The Court said a warrant was not required. The officer "might reasonably have believed that he was confronted with an emergency, in which the delay necessary to obtain a warrant under the circumstances" might have resulted in the destruction of evidence. The Court was satisfied that the test used to measure blood alcohol level required a "minimal" quantity of blood and used procedures "that for most people * * * involves virtually no risk, trauma or pain". The record also showed "that the test was performed in a reasonable manner".
We believe the Lebel decision should no longer be followed to the extent that it would exclude admission of blood-alcohol analyses in civil cases. Lebel assumed the Fourth Amendment would prohibit admission in Federal court; Schmerber has deflated that assumption.
We also believe the rule fashioned by Lebel — exclusion of the evidence in a civil case — has been rejected. The United States Supreme Court in United States v Janis, ___ US ___; 96 S Ct 3021; 49 L Ed 2d 1046 (1976), discussed
"an issue of the appropriateness of an extension of the judicially created exclusionary rule: is evidence seized by a state criminal law enforcement officer in good faith, but nonetheless unconstitutionally, inadmissible in a civil proceeding by or against the United States?"

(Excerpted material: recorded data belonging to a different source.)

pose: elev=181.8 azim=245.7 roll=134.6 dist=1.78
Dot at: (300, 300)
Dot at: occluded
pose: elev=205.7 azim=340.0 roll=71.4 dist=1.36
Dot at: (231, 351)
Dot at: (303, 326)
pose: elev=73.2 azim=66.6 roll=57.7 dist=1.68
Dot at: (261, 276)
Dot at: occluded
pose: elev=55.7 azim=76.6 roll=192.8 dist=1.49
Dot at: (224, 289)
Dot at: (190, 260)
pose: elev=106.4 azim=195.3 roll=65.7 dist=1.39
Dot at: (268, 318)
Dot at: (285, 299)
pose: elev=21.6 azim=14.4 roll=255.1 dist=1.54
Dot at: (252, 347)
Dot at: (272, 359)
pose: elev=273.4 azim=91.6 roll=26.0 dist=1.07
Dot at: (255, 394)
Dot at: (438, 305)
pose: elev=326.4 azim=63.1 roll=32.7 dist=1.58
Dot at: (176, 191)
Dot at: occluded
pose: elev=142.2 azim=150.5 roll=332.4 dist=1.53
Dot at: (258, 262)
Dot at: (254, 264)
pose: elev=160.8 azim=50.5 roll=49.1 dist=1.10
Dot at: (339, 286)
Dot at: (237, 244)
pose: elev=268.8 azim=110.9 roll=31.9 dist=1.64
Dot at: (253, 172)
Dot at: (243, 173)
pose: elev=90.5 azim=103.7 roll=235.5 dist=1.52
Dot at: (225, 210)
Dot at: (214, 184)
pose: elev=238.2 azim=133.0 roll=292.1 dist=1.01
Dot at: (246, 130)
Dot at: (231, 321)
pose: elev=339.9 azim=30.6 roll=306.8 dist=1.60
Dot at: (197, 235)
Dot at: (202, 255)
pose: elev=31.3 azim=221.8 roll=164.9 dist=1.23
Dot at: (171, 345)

Based on information obtained pursuant to a state search warrant, the IRS assessed the respondent for wagering excise taxes. A state court subsequently quashed the warrant saying it was based on illegally obtained evidence. The lower Federal court then quashed the assessment.
The Supreme Court reviewed the history of the exclusionary rule noting that in "the complex and turbulent history of the rule" it had never been applied "to exclude evidence from a civil proceeding, Federal or state". If the exclusionary rule was extended in the manner suggested, "the enforcement of admittedly valid laws would be hampered * * * and, as is nearly always the case with the rule, concededly relevant and reliable evidence would be rendered unavailable".
The deterrent function of the rule had already been served because no criminal prosecution, state or Federal, could use the evidence. The offending officer was "already `punished' by the exclusion of the evidence in the state criminal trial". The Court concluded "that exclusion from Federal civil proceedings of evidence unlawfully seized by a state criminal enforcement officer has not been shown to have a sufficient likelihood of deterring the conduct of the state police so that it outweighs the societal cost imposed by the exclusion".
Scientific methods for determining the degree of intoxication based upon the alcohol content of the blood have lifted the fact-finding process from the morass of conjecture into an area in which greater certainty is available. The thrust of the law should encourage such a quest for factual certainty. The question is not one of the constitutionally protected freedom from self-incrimination; rather, it is one of the reasonableness of search and seizure. To exclude evidence of blood alcohol analyses in civil cases, we would require a showing that the sample was obtained by some means shocking to the conscience or offensive to our sense of justice. Acquiring of any evidence by such offensive methods should not be condoned by our judicial system. On that basis, I cannot say that the taking of the blood test in McNitt and Gilbert was unreasonable under all of the circumstances for the purposes of subsequent use in connection with those civil actions.
Because we have rejected the basis for the decisions below, the Court of Appeals and trial courts should be reversed. This matter should be remanded to permit the parties to proceed in accordance with this opinion.
COLEMAN and RYAN, JJ., concurred with LINDEMER, J.